C11-BODIPY581/591 Fluorescent Imaging
Cells were seeded into 96-well optically clear black well plates (Nunc) and grown for 24 hours at 37oC with or without FS-1. Cells were treated with 100nM ML-162, with or without FS-1 for 6 hours, then with 5uM C11-BODIPY581/591 (Molecular Probes) in HBBS for 30 minutes at 37oC. Images were captured at 40X using an ImageXpress Pico (Molecular Devices) with FITC and TRITC filter cubes. Fluorescence intensity was calculated using CellReporterXpress Software (Molecular Devices).

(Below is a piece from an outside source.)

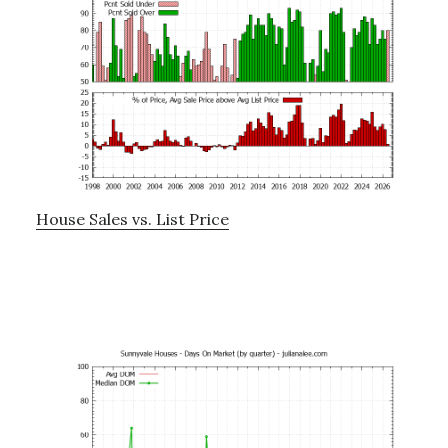
House Sales vs. List Price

Experiments using nude mice (Jackson Laboratory) were performed with M.D. Anderson Institutional Animal Care and Use Committee (IACUC)-approved protocols. MDA-MB-468 or MDA-MB-231 cells were injected into the mammary fat pads of nude mice (5x106 or 7.5x105 cells, respectively, per animal in 100μl PBS, ). When tumors developed and reached approximately 50-100 mm3, mice were randomized into groups to receive ML-162 (50mg/kg) or vehicle (DMSO), injected intratumorally 5 day per week. Tumor sizes were measured at indicated time points with digital calipers, and tumor volume was calculated with the formula: Volume = (width2 x length)/2. Individual tumor growth rates were calculated with log-transformed linear regression.

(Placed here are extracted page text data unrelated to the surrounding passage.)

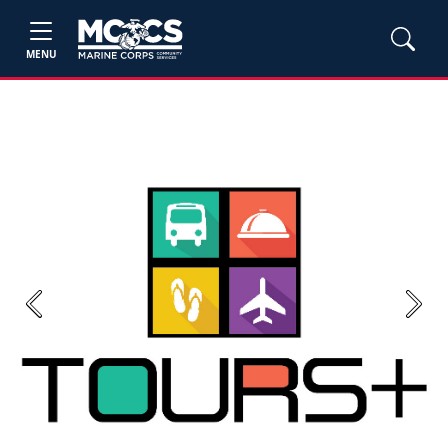
MENU
Previous
Next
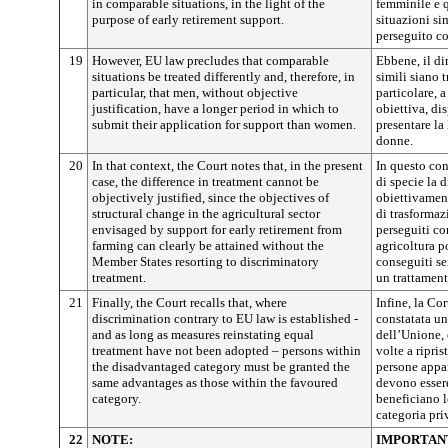
in comparable situations, in the light of the
femminile e q
purpose of early retirement support.
situazioni si
perseguito co
19
However, EU law precludes that comparable
Ebbene, il di
situations be treated differently and, therefore, in
simili siano 
particular, that men, without objective
particolare, 
justification, have a longer period in which to
obiettiva, di
submit their application for support than women.
presentare la
donne.
20
In that context, the Court notes that, in the present
In questo con
case, the difference in treatment cannot be
di specie la 
objectively justified, since the objectives of
obiettivament
structural change in the agricultural sector
di trasformaz
envisaged by support for early retirement from
perseguiti co
farming can clearly be attained without the
agricoltura 
Member States resorting to discriminatory
conseguiti se
treatment.
un trattament
21
Finally, the Court recalls that, where
Infine, la Co
discrimination contrary to EU law is established -
constatata un
and as long as measures reinstating equal
dell’Unione, 
treatment have not been adopted – persons within
volte a ripris
the disadvantaged category must be granted the
persone appar
same advantages as those within the favoured
devono essere
category.
beneficiano l
categoria pri
22
NOTE:
IMPORTAN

H&E and Immunohistochemistry
Tumor samples were fixed using 4% paraformaldehyde and embedded in paraffin. Sections of tissue were mounted on slides and processed for immunohistochemical (IHC) staining, as previously described (23). For IHC staining, tissues were incubated with primary antibodies overnight at 4oC: Lab Vision anti-Ki67 (Thermo Scientific, prediluted), anti-cleaved caspase 3 (Thermo Scientific, prediluted), or anti-4-hydroxynonenal (R&D Systems, 1:1000).

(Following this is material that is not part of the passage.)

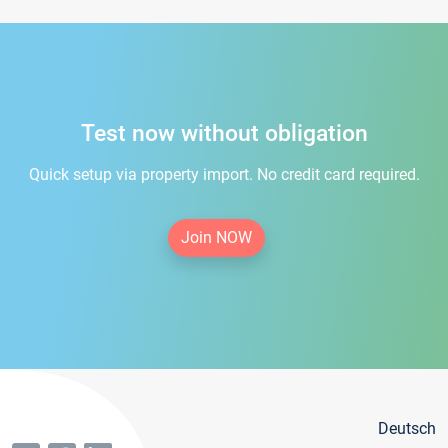
Test now without obligation
Quick setup via property import. No credit card required.
Join NOW
Deutsch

Data Analysis and Statistical Considerations
Z’ was calculated as in Zhang et al. (24). A Z’ of > 0.5 was required for each cell line replicate to be added to its respective primary or counter drug screen. Fold DRAQ7+ was calculated as the ratio between drug and DMSO control treated cell DRAQ7 percent positivities. Fold growth of cells was compared using a mixed-effects model with a Geisser-Greenhouse correction. Slopes of tumor growth were calculated with log10-transformed linear regression, then compared with Student’s t-test. Kaplan-Meier curves were compared with log-rank analysis. All other experimental significance was determined with Student’s t-test. For all experiments, a p-value of < 0.05 was considered statistically significant.